Figure 4Scatter MG score-Hamming distance plot for the Steepest Descent (Panel (a)) and the SAMC (Panel (b)) for all our targets. Here HD is the Hamming distance between our proposed sequence and the original murine one. The SAMC trajectories start at the murine sequences, on the left (HD = 0, MG-score around 4500), then jump immediately to the region at the bottom-right of high HD, low score (highly non-human sequences, but very different from the original murine). Notice that all trajectories roughly overlap in this region: there is no memory of their different, and fixed, CDR sequences, and we witness a basically free exploration of the sequence space. Then, when the temperature falls below a certain threshold, the trajectories move to the top-left region, of highly human sequences with score and HD depending on the fixed CDR regions of the original sequence.
Comparison between original, simulated and experimentally humanized sequences.
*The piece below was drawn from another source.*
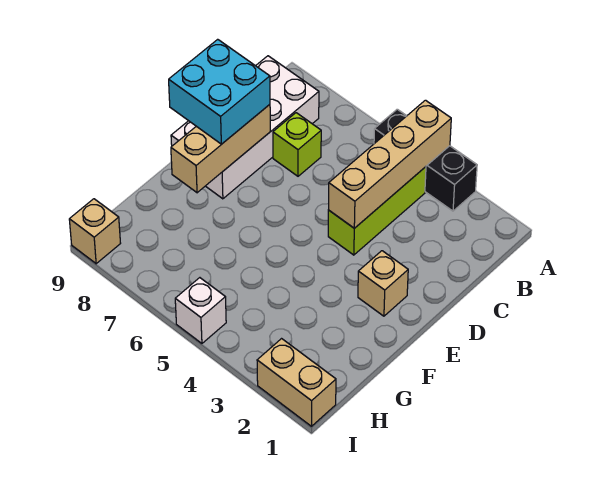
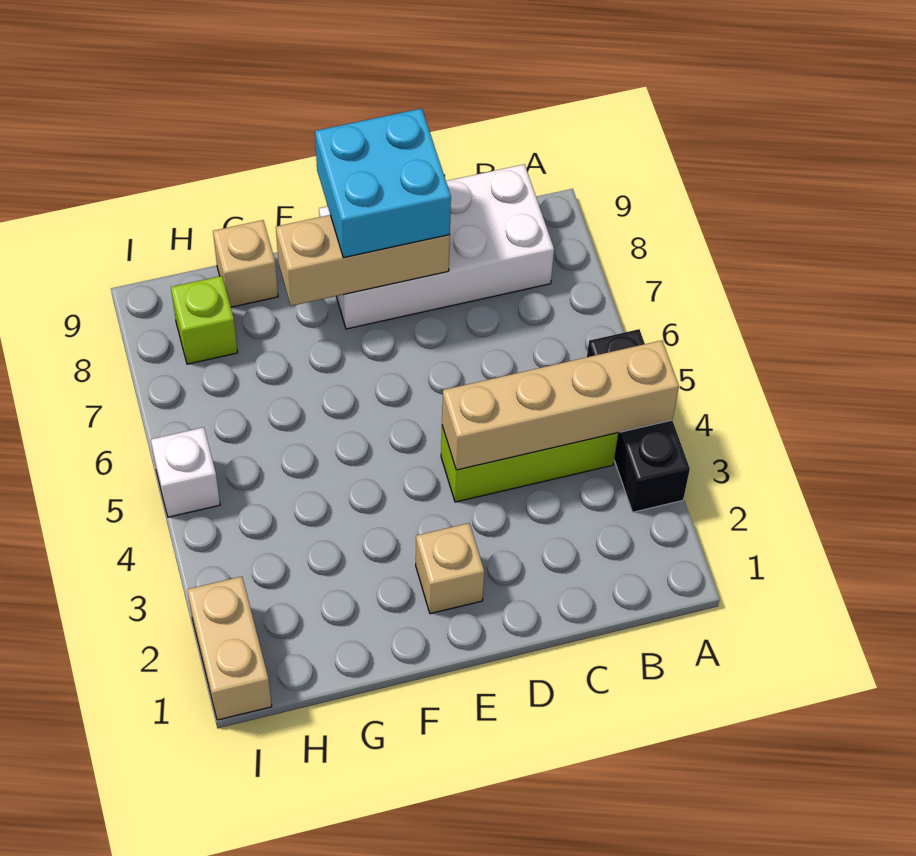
lime 1x1 brick [273,113,321,176] -> lime 1x1 brick moved to [171,276,238,364]
tan 1x1 brick [69,199,121,264] -> tan 1x1 brick moved to [213,220,278,307]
| tgt | MG (o) | MG (h) | MG (p) | HD (p, o) | HD (h, o) | TP | FP | TN | FN | FPR | TPR | YJS |
|---|---|---|---|---|---|---|---|---|---|---|---|---|
| 1 | 4963 | 7571 | 9000 | 49 | 37 | 31 | 18 | 246 | 3 | 0.07 | 0.84 | 0.78 |
| 2 | 4905 | 7184 | 9328 | 61 | 48 | 43 | 18 | 234 | 3 | 0.07 | 0.90 | 0.83 |
| 3 | 4976 | 6780 | 7817 | 48 | 37 | 24 | 24 | 241 | 9 | 0.10 | 0.65 | 0.57 |
| 4 | 4734 | 5689 | 9362 | 61 | 38 | 22 | 39 | 228 | 9 | 0.15 | 0.58 | 0.46 |
| 5 | 4978 | 7202 | 8131 | 53 | 39 | 37 | 16 | 243 | 2 | 0.06 | 0.95 | 0.89 |
| 6 | 4350 | 5193 | 8159 | 62 | 29 | 18 | 44 | 232 | 4 | 0.16 | 0.62 | 0.48 |
| 7 | 4481 | 5468 | 8379 | 63 | 35 | 24 | 39 | 229 | 6 | 0.15 | 0.69 | 0.56 |
Column 2, 3 and 4 report the MG-score for the original murine sequence “o”, the experimentally humanized sequence “h”, and the one predicted by SD “p”, for each target (column 1). Column 5, 6 report the number of mutations between pairs of sequences (HD). We define as “positive” (P) the mutations of the predicted sequence with respect to the murine one: P = HD (p, o); “negative” (N) the number of corresponding identical residues in the predicted and murine sequence. Accordingly, True Positive (TP) will be the number of common mutations, with respect to “o”, shared by “p” and “h”; False Positive (FP) indicates that in the predicted sequence there is a mutation with respect to the murine, but such mutation is not the present in “h” (or it is not the same mutation); True Negative (TN) imply that neither the predicted nor the humanized sequence have mutations, while False Negative (FN) indicates that the humanized sequence present a mutation with respect to the murine, but the predicted sequence does not. Schematically, being A, B, C possible aminoacids for the triplet (murine, humanized, predicted), we have: (A, A, A) → TN; (A, A, B), (A, B, C) → FP; (A, B, A) → FN; (A, B, B) → TP; thus, HD (p, h) = FP + FN. The True and False Positive Rates are defined as TPR = TP/(TP + FN); FPR = FP/(TN + FP). The last column is the Youden’s index: see Methods.